Commenting on a report on the health and wellbeing of social workers Rachael Wardell, Chair of the ADCS Workforce Development Policy Committee, said:

“Day in day out, week in week out, social workers must get alongside families in often challenging and sometimes high-risk situations and support them to make positive changes in their lives. Their work is complex because families are complex, no two situations are ever the same and there is rarely just one solution. We would like to thank all our social workers for the life changing work they do on a daily basis and for choosing to work and remain in one of the most important professions in the country. We recognise many of the issues raised in this report and local authorities are working hard to create the conditions where excellent social work can flourish. We remain committed to ensuring that social workers are well supported at every stage of their career and can effectively manage the emotional and practical demands of the role. Ensuring working conditions are appropriate, caseloads are manageable and that social workers receive high quality, regular and reflective supervision, where they can raise concerns about their emotional and mental health and wellbeing, is something all local authorities are committed to doing. This can be a way of reducing ‘churn’ or burnout in the profession, alongside offering sabbaticals and flexible working patterns.
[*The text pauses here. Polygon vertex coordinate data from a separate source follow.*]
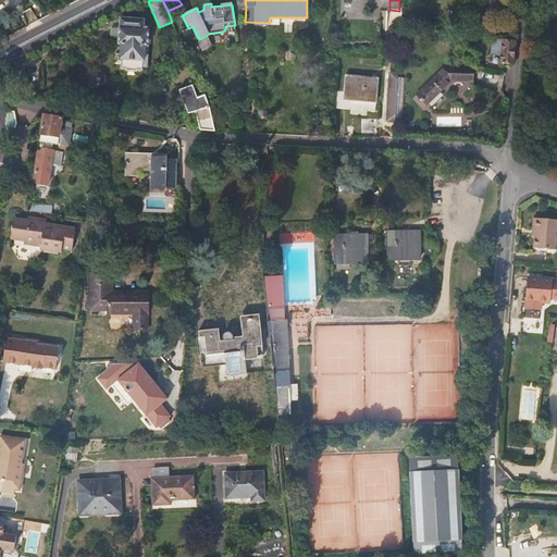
[(144,21),(121,20),(120,45),(123,45),(123,60),(124,60),(124,70),(128,70),(128,72),(139,72),(140,71),(145,71),(145,61),(147,60),(147,46),(150,46),(150,31),(144,31),(144,21)]
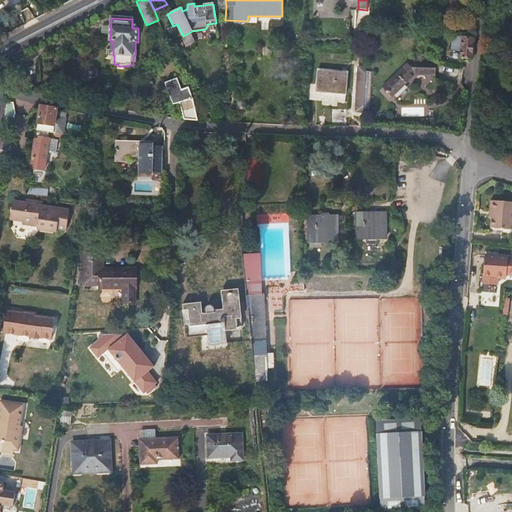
[(453,36),(452,50),(460,51),(461,36),(453,36)]
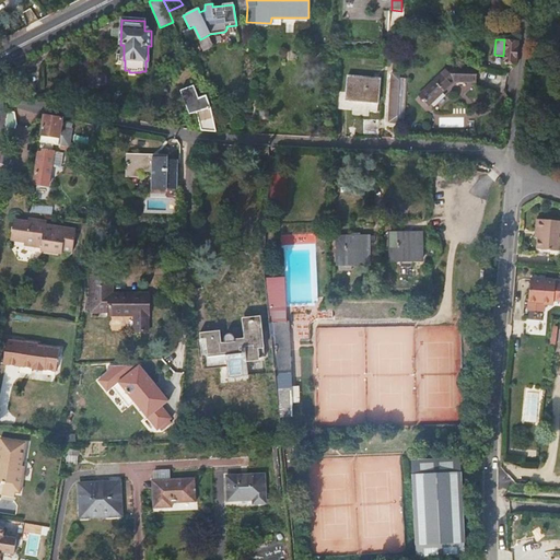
[(504,63),(516,66),(518,43),(506,42),(504,63)]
“Reducing local authority budgets and rising demand are having an impact on the range and reach of services and the work that social workers do with children and their families. Without enough social workers to meet the needs of a rising number of children and families coming to our attention, we as directors of children’s services cannot do our job which is to enable children in the local area to thrive. Despite the financial pressures we face, local authorities continue to invest our limited resources locally and regionally to encourage more people to choose social work as a career and, crucially, to stay in the profession – a national campaign, one that tackles longstanding stereotypes and misconceptions of the profession, would undoubtedly help with this.”